You may wish to have a broad-ranging discretion over the way commercial arrangements operate but, even if the other party to your transaction is willing to accept such a bargain, it is important for you to objectively consider the fairness of that arrangement and explicitly address in the express terms of your agreement the extent and manner of operation of your discretionary rights.
In the absence of clear and unambiguous terms, the courts will search for a construction that limits the exercise of discretionary rights; particularly in cases where the parties’ inherent bargaining power appears unequal. They may also impose an obligation of good faith. That will require that, although the discretion may be exercised having regard to the party’s own legitimate interests (Burger King Corporation v Hungry Jack’s Pty Ltd  NSWCA 187), the interest must be legitimate, and within the ambit of the contract.
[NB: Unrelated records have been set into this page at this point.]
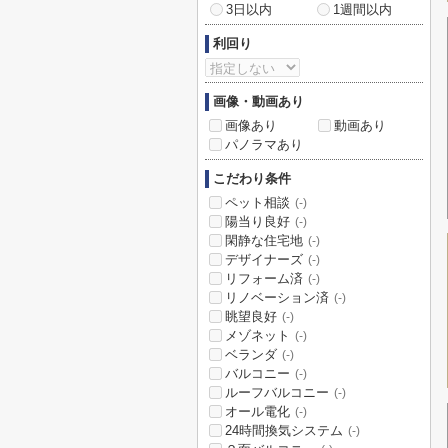
3日以内
1週間以内
利回り
画像・動画あり
画像あり
動画あり
パノラマあり
こだわり条件
ペット相談
(-)
陽当り良好
(-)
閑静な住宅地
(-)
デザイナーズ
(-)
リフォーム済
(-)
リノベーション済
(-)
眺望良好
(-)
メゾネット
(-)
ベランダ
(-)
バルコニー
(-)
ルーフバルコニー
(-)
オール電化
(-)
24時間換気システム
(-)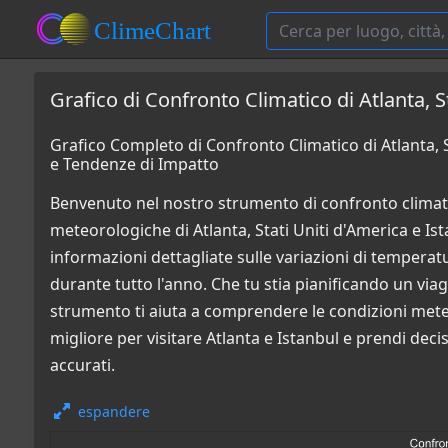
Grafico di Confronto Climatico di Atlanta, S
Grafico Completo di Confronto Climatico di Atlanta, S
e Tendenze di Impatto
Benvenuto nel nostro strumento di confronto climati
meteorologiche di Atlanta, Stati Uniti d'America e Ist
informazioni dettagliate sulle variazioni di temperatur
durante tutto l'anno. Che tu stia pianificando un via
strumento ti aiuta a comprendere le condizioni mete
migliore per visitare Atlanta e Istanbul e prendi deci
accurati.
espandere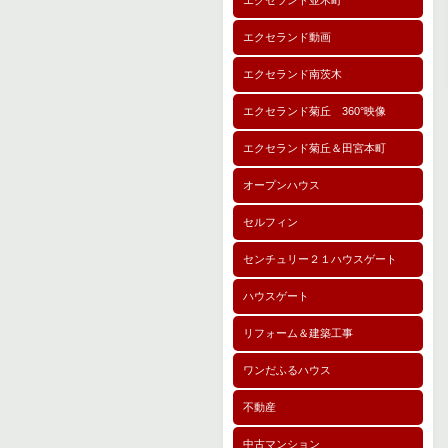
エクセランド並木町
エクセランド動画
エクセランド南茨木
エクセランド菊丘 360°映像
エクセランド菊丘＆田宮本町
オープンハウス
セルフィン
センチュリー２１ハウスゲート
ハウスゲート
リフォーム＆建築工事
ワンだふるハウス
不動産
中古マンション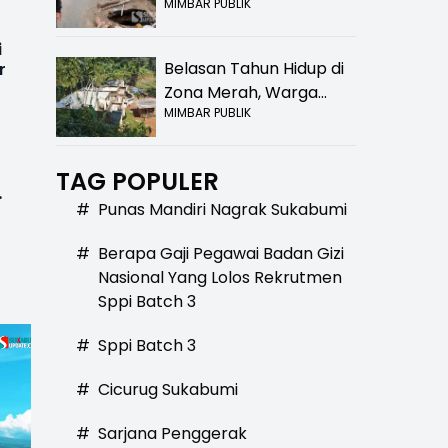
MIMBAR PUBLIK
Bolong! Bahaya Bagi
Pengendara
i
Belasan Tahun Hidup di
r
Zona Merah, Warga
MIMBAR PUBLIK
Kampung Nangewer
Purabaya Masih
Menanti Kepastian
TAG POPULER
Relokasi
#
Punas Mandiri Nagrak Sukabumi
#
Berapa Gaji Pegawai Badan Gizi
Nasional Yang Lolos Rekrutmen
Sppi Batch 3
#
Sppi Batch 3
#
Cicurug Sukabumi
#
Sarjana Penggerak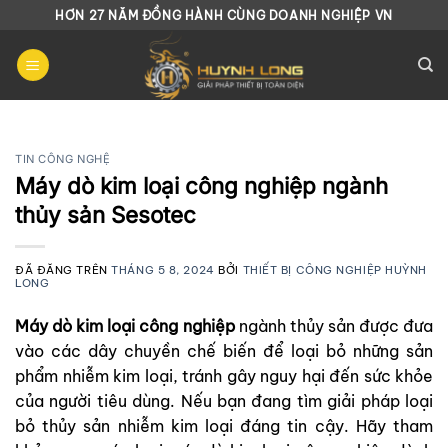
Chuyển
HƠN 27 NĂM ĐỒNG HÀNH CÙNG DOANH NGHIỆP VN
đến
nội
dung
TIN CÔNG NGHỆ
Máy dò kim loại công nghiệp ngành
thủy sản Sesotec
ĐÃ ĐĂNG TRÊN
THÁNG 5 8, 2024
BỞI
THIẾT BỊ CÔNG NGHIỆP HUỲNH
LONG
Máy dò kim loại công nghiệp
ngành thủy sản được đưa
vào các dây chuyền chế biến để loại bỏ những sản
phẩm nhiễm kim loại, tránh gây nguy hại đến sức khỏe
của người tiêu dùng. Nếu bạn đang tìm giải pháp loại
bỏ thủy sản nhiễm kim loại đáng tin cậy. Hãy tham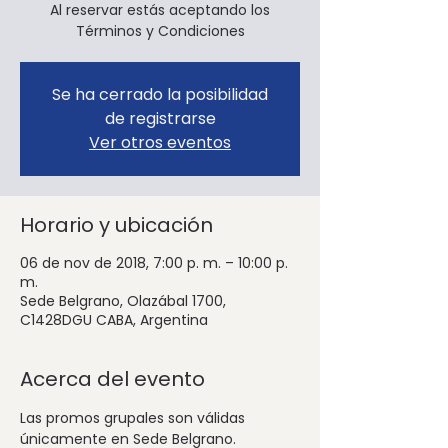
Al reservar estás aceptando los
Términos y Condiciones
Se ha cerrado la posibilidad
de registrarse
Ver otros eventos
Horario y ubicación
06 de nov de 2018, 7:00 p. m. – 10:00 p.
m.
Sede Belgrano, Olazábal 1700,
C1428DGU CABA, Argentina
Acerca del evento
Las promos grupales son válidas 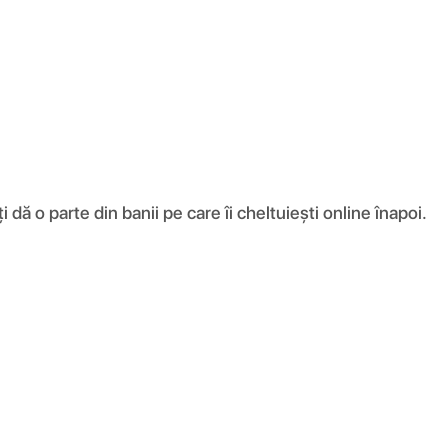
ă o parte din banii pe care îi cheltuiești online înapoi.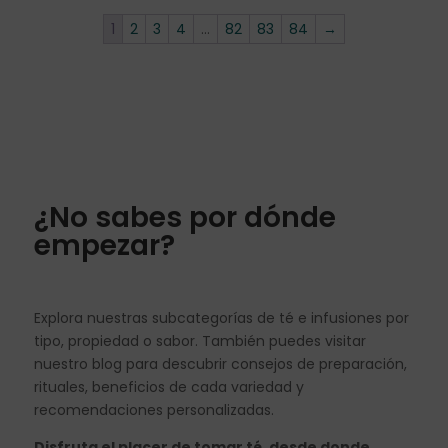
1
2
3
4
…
82
83
84
→
¿No sabes por dónde
empezar?
Explora nuestras subcategorías de té e infusiones por
tipo, propiedad o sabor. También puedes visitar
nuestro blog para descubrir consejos de preparación,
rituales, beneficios de cada variedad y
recomendaciones personalizadas.
Disfruta el placer de tomar té, desde donde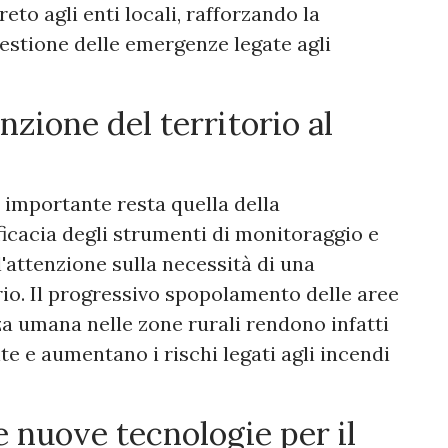
to agli enti locali, rafforzando la
gestione delle emergenze legate agli
zione del territorio al
ù importante resta quella della
ficacia degli strumenti di monitoraggio e
'attenzione sulla necessità di una
io. Il progressivo spopolamento delle aree
za umana nelle zone rurali rendono infatti
te e aumentano i rischi legati agli incendi
e nuove tecnologie per il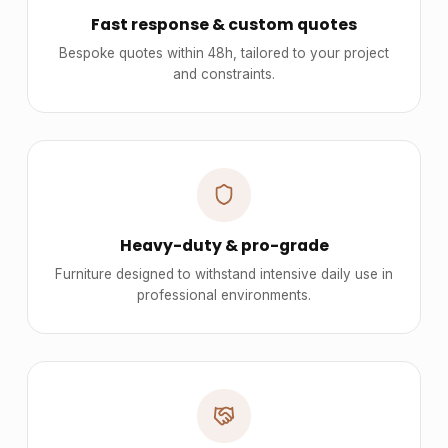
Fast response & custom quotes
Bespoke quotes within 48h, tailored to your project
and constraints.
Heavy-duty & pro-grade
Furniture designed to withstand intensive daily use in
professional environments.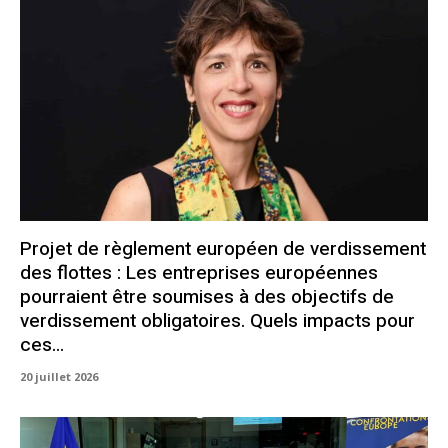
Projet de règlement européen de verdissement
des flottes : Les entreprises européennes
pourraient être soumises à des objectifs de
verdissement obligatoires. Quels impacts pour
ces...
20 juillet 2026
This might be pertinent for government entities seeking to partner with private enterprises to deliver public services while retaining strong control over the delivery of those services and a free choice as to whether that partnership continues. This is even more so as previous cases, and commentators, have expressed the view that an obligation of good faith is to be implied into all government contracts.
You should always take the opportunity to ensure your contracts are drafted in clear and express terms that accurately and comprehensively communicate the intended meaning of each provision. This should be done not only in pre-contractual negotiations but whenever the term of a contract is varied or extended, or when there is any other cause to review the contract (such as frequent or significant disagreements between the parties over its intended meaning).